● **所给摘录**

═══

PDMS微流道表面修饰。在PDMS微流道中通入提前配好的1％TPM石蜡油溶液，充分混匀，静置10分钟使通道表面修饰上烯烃基团，使之能与PEGDA水凝胶微柱紧密结合，然后向通道快速注射大量酒精冲洗残留的TPM和石蜡油，之后使用氮气吹干通道并使用电热板90℃烘20分钟。

制备水凝胶微柱阵列。将微球-水凝胶预聚物混合液通入经过1％TPM修饰的微流道中，覆盖微柱阵列掩膜版，使用光刻机进行紫外曝光20秒。

采集水凝胶吸附血浆全过程图像。注入2μL新鲜采取的小鼠血浆使之充满微流道，在倒置显微镜下静置1小时，观察每隔30秒拍照取样。

测量各个时间段内血浆进入水凝胶的距离。使用倒置显微镜配套软件的标注工具，测量和标注血浆进入微柱的总距离。

分析和计算。计算水凝胶吸附血浆平均速度。

实验结果：

图3显示微柱吸附血浆的全过程。图4显示微柱吸附血浆的趋势是初期高速，中后期保存稳定低速。根据表1数据计算得出，水凝胶厚度为22μm时，平均速度约为0.76μm/s；之后平均速度约为0.06μm/s，仅为前者8％左右。通过计算得出，本研究使用的水凝胶体系(厚度50μm)吸附血浆需用时约10分钟。

表1、水凝胶微柱吸附血浆实验数据

实施例3、微流控芯片吸附蛋白溶液能力鉴定

实验方法：

使用全血样品作为实验组，以溶血血浆样品作为阳性对照、PBS缓冲液作为阴性对照，分别在微流控芯片中注入2μL样品和缓冲液，静置10分钟。

拆卸芯片，用尖头镊子取出微垫，放置在事先制备好的干净盖玻片上，在白色背景前观察。

实验结果：

图5显示水凝胶芯片从全血中吸附血浆的全过程：首先在下层通道注入免疫微球-PEGDA水凝胶预聚物混合液，紫外曝光形成水凝胶；然后在上层通道注入全血；血浆浸润滤膜后接触到水凝胶，被毛细作用吸附。图6表明水凝胶可以吸附带有血红白的血浆，呈现红色(图6(a))；无法吸附血细胞，呈现透明(图6(b))，与PBS缓冲液处理的结果一致(图6(c))。实验结果表明，该水凝胶微垫芯片具备过滤全血、吸附血浆的能力。

═══

● **任务要求**
从最后一句之后接着往下写上面这段关于水凝胶微流控芯片吸附血浆实验的文字。

● **记录集**
═══

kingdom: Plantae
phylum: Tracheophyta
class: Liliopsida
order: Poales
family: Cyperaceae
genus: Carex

═══

● **练习结果**
实施例4、微流控芯片用于全血分离和血浆蛋白质成分的检测实验

实验方法：

按照前文所述方法准备孵育了IGF-1捕获抗体的免疫微球-PEGDA水凝胶微流控芯片，在封闭液封闭1小时后可以用于IGF-1蛋白质检测。

吸去稀释缓冲液，分别加入2μL的封闭液、2ng/mL标准样品和8ng/mL标准样品作为标准曲线，以及2μL稀释5倍的新鲜小鼠全血作为实验样品，在室温下孵育10分钟。

吸去样品，用50μL清洗缓冲液分别冲洗3次。

加入2μL检测抗体(1μg/mL)，室温下静置孵育10分钟

吸去检测抗体，用50μL清洗缓冲液分别冲洗3次。

加入2μL标记辣根过氧化物酶的链霉亲和素，避光孵育10分钟。

吸去溶液，用50μL清洗缓冲液冲洗3次。

加入2μL TMB底物，避光孵育15分钟。

使用智能手机拍摄芯片通道的照片，然后用电脑Photoshop转换为灰度图像，同时调节对比度和亮度，然后裁剪大小相同的检测区域。

使用Python语言的Opency、Numpy和Matplotlib程序包建立灰度直方图，并求得各检测区域的平均灰度值。

实验结果：

图7显示检测结果的照片(图7(a)-(d))。图8显示四个检测区域的灰度直方图，可以看出血液样品在标准曲线范围内。图9显示芯片检测结果的标准曲线。根据回归曲线方程计算得出稀释5倍的血样中IGF-1浓度为6.52ng/mL，证明该芯片能够检测全血样品中的蛋白分子，检测极限可达2ng/mL。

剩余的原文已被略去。